Appropriately, Disclosure, made up of the Lawrence brothers—22-year-old Guy and 19-year-old Howard—began their music career on social media, uploading early material to MySpace.
“We didn’t take it particularly seriously at the start. We were just doing it for fun because we wanted to make music,” said Howard in a phone interview earlier this week. “We didn’t think it was going to turn into a career, but slowly we just had less and less time to do anything else.”
Guy and Howard—who describe themselves as “more like mates than brothers”—belong to the same generation as their fans, and while some artists often ask concert-goers to put away their phones, they see no problem with it.
“People can do what they like. If they’re taking photos and it’s pissing other people off and distracting them, then that’s an issue. You should be considerate of each other and aware of other people around you,” said Guy. “But I think sometimes when the whole crowd takes out their phones and they’re all flashing, it looks amazing. I’ve got some great photos on my phone of the crowd and it’s all lit up and looks really cool.”
That kind of attitude toward technology and social media is what MTV Iggy and Intel are trying to cultivate with the Music Experiment series.
“Social media is inherently important to extending our brand message and extending the experience above and beyond the small number of people who actually get to participate. We ask people not to put their phones away. We ask them to share,” said Veneski. “We want them to be able to experience the moment, but also be able to experience it outside. You can always go back and look at your Instagram or Twitter feed and remember a great night—and we want you to remember that great night that was brought to you by Intel.”
But of course, Disclosure still wants the audience to take in and enjoy the live music. They pride themselves in writing, mixing, and producing all of their music themselves—preferring a do-it-yourself approach “as opposed to a lot of pop music nowadays,” said Guy—and unlike some electronic acts, they emphasize the presence of real instruments in their live shows.
“We play instruments. There’s elements of DJing, but mainly it’s about the playing,” said Guy. “We try to play the most interesting parts of the songs live and leave the boring bits to play in the background.”
Their show for the Music Experiment in Boston will feature more than just music—fans are encouraged to arrive dressed in all black and paint their faces with white glowing paint and to enjoy various interactive elements, the details of which Guy and Howard weren’t too familiar with.
Meanwhile, Veneski was hesitant on giving out any details so that he wouldn’t spoil anything for those attending.
But he did discuss one interactive element of the show—a live stream that will make the show available to watch from home. A five-camera stream will be accessible through a Windows 8 application, which will allow users to choose a preferred angle and enjoy a two-screen experience if they own an Ultrabook and a TV that can run WiDi, Intel’s wireless display technology, or a less interactive three-camera stream on the Music Experiment website.
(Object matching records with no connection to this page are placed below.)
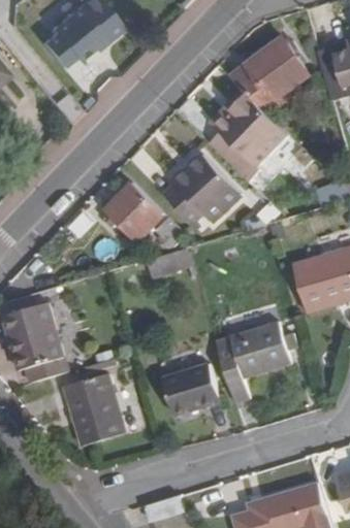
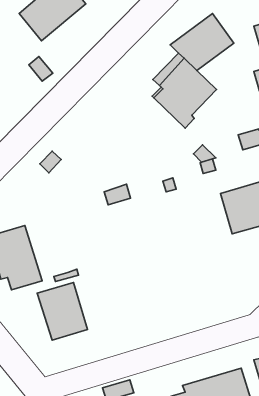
building: [163,154,242,224] -> none
building: [104,182,187,246] -> none
building: [216,321,290,402] -> none
building: [162,363,220,415] -> none

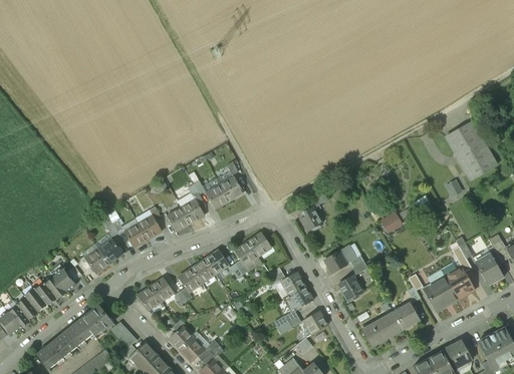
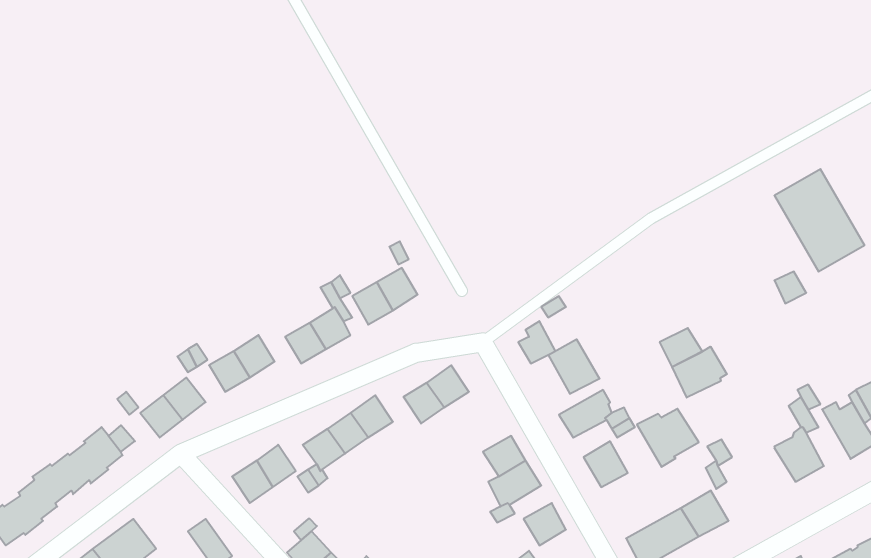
building: none -> [549,339,600,394]
building: none -> [672,347,727,398]
building: [423,279,458,312] -> [637,409,699,467]
building: [81,304,113,336] -> none

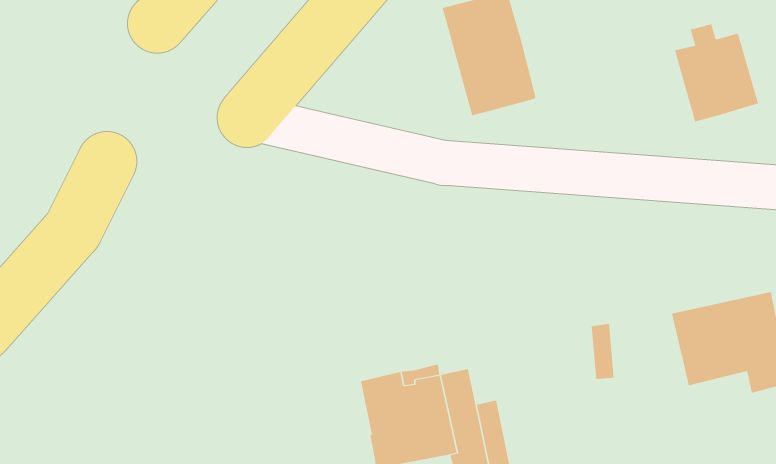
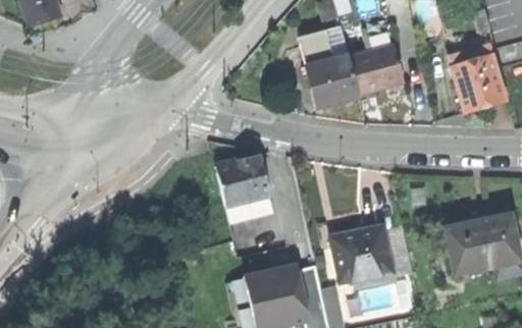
building: none -> [350,40,403,88]
building: none -> [218,156,271,222]
building: none -> [331,227,396,287]

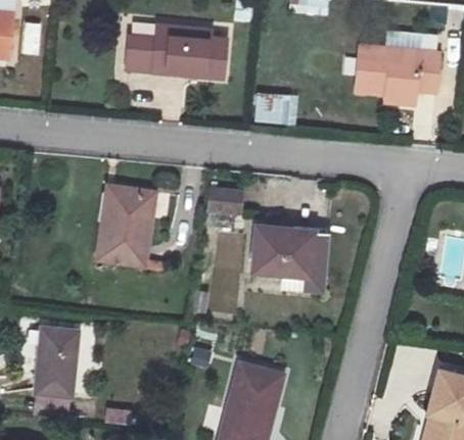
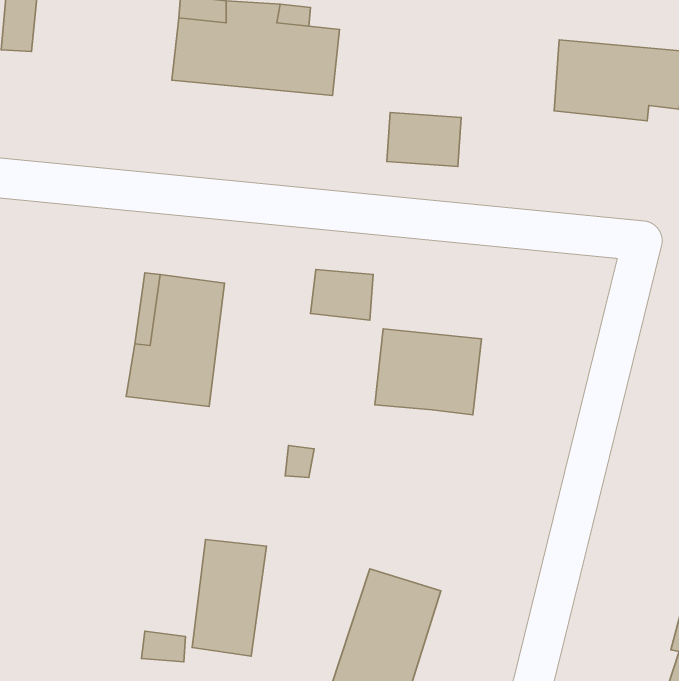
building: [280,229,333,292] -> none
building: [33,329,78,399] -> [192,539,266,656]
Home viewers will also be projected onto a screen at the venue if they enable their webcams, a feature that got a great reaction at the Empire of the Sun show, for which fans at home dressed up according to the theme at the venue.
And, of course, audience members at the venue will be encouraged to document their experience through posts on Twitter, Facebook, Instagram, Vine, and Pinterest, as well as look through other users’ posts after the show with the #musicexperiment hashtag.
“If you go to a concert these days, it’s almost like the iPhone is this generation’s lighter,” said Veneski. “You can encourage the audience to put their phones away, but nine times out of 10 they’re just going to continue to use it, so we want to not stifle that enthusiasm.”
The live stream of tonight’s show at the Cyclorama will be available at 11 p.m. on musicexperiment.com.